Triptan overdose has a low risk of death. Signs of a triptan overdose include high blood pressure, fast heartbeat and drowsiness.

An overdose of ergotamines runs the risk of ergotamine poisoning, which can lead to death. Symptoms of an overdose include:

People should see a doctor right away if they or someone they know has taken an overdose of triptans or ergotamine.

A person should follow all of their doctor’s instructions and drug labels when taking migraine abortive headache medication. A person should not stop therapy unless their doctor recommends it.

Taking triptans and ergotamines can lead to overuse headaches. Stopping these medications is the most effective way to treat this symptom. However, a person who stops taking triptans and ergotamines may:

  • worsening of headache symptoms
  • Nausea
  • Restlessness
  • interrupted sleep
  • diarrhea

People should discuss with their doctor whether to stop taking the medication. The doctor can create a treatment plan for any withdrawal symptoms, such as prescribing anti-nausea medication.

The Food and Drug Administration (FDA) has approved two additional drugs for abortive migraine headaches: Reyvow (Lasmiditan) and Ubrelvy (Urogepant).

Reyvow can relieve symptomatic pain within 2 hours. People should not use this medication if they intend to drive or operate heavy machinery. The drug causes side effects, including:

  • dizziness
  • fatigue
  • Burning or tingling sensation in the skin

Ubrelvy can also reduce the severity of symptoms within 2 hours. People should not use this drug in conjunction with other CYP 3A4 inhibitors, and it may cause the following side effects:

A person should speak to their doctor if they are experiencing side effects from a medication, or if the medication does not relieve the migraines. A doctor will work with a person to develop a treatment plan to prevent and manage migraine headaches.

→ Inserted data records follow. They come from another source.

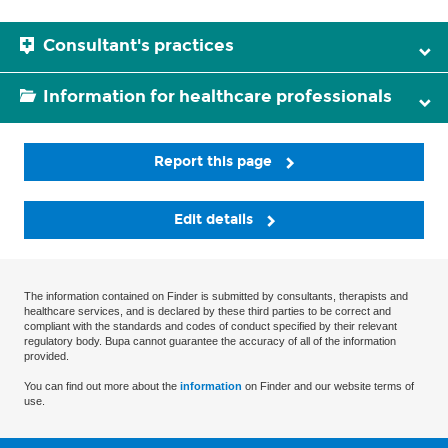
Consultant's practices
Information for healthcare professionals
Report this page
Edit details
The information contained on Finder is submitted by consultants, therapists and
healthcare services, and is declared by these third parties to be correct and
compliant with the standards and codes of conduct specified by their relevant
regulatory body. Bupa cannot guarantee the accuracy of all of the information
provided.
You can find out more about the
information
on Finder and our website terms of
use.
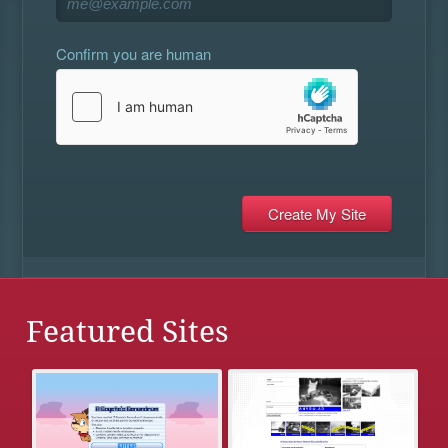
Confirm you are human
Featured Sites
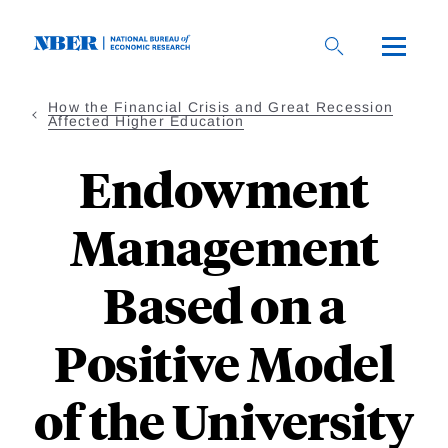
Skip
to
main
content
How the Financial Crisis and Great Recession
Affected Higher Education
Endowment
Management
Based on a
Positive Model
of the University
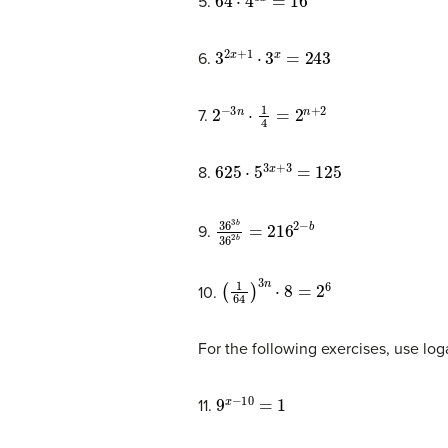
5.
3
2
x
+
1
⋅
3
x
=
243
6.
2
−
3
n
⋅
1
4
=
2
n
+
2
7.
625
⋅
5
3
x
+
3
=
125
8.
36
3
b
36
2
b
=
216
2
−
b
9.
(
1
64
)
3
n
⋅
8
=
2
6
10.
For the following exercises, use log
9
x
−
10
=
1
11.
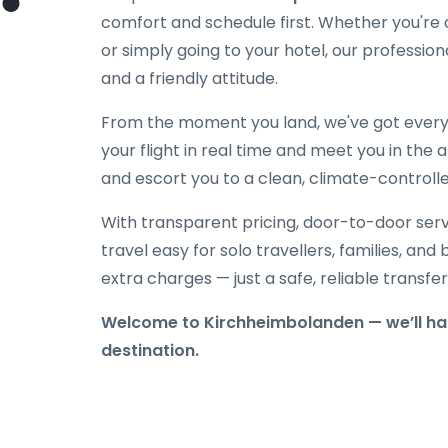
comfort and schedule first. Whether you're on
or simply going to your hotel, our professiona
and a friendly attitude.
From the moment you land, we've got everyt
your flight in real time and meet you in the a
and escort you to a clean, climate-controlle
With transparent pricing, door-to-door serv
travel easy for solo travellers, families, and 
extra charges — just a safe, reliable transfe
Welcome to Kirchheimbolanden — we’ll han
destination.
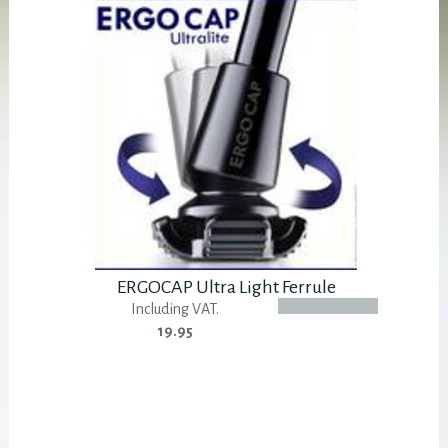
ERGOCAP Ultra Light Ferrule
Including VAT.
19.95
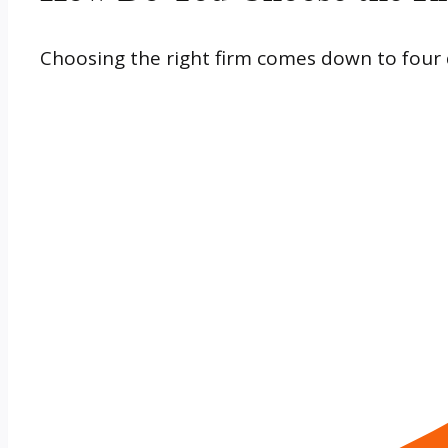
Choosing the right firm comes down to four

A person should see a doctor right away if they or someone they know takes an overdose of triptans or ergotamine.

People take abortive drugs as soon as migraine headaches start. The drug can relieve pain, as well as other migraine headaches.

A doctor may recommend NSAIDs for mild to moderate headaches, triptans for moderate to severe headaches, and ergotamines when other treatments don’t work.

Any drug can have side effects. A person should see their doctor if they experience side effects and see a doctor immediately if they or someone they know takes an overdose of triptans or ergotamine.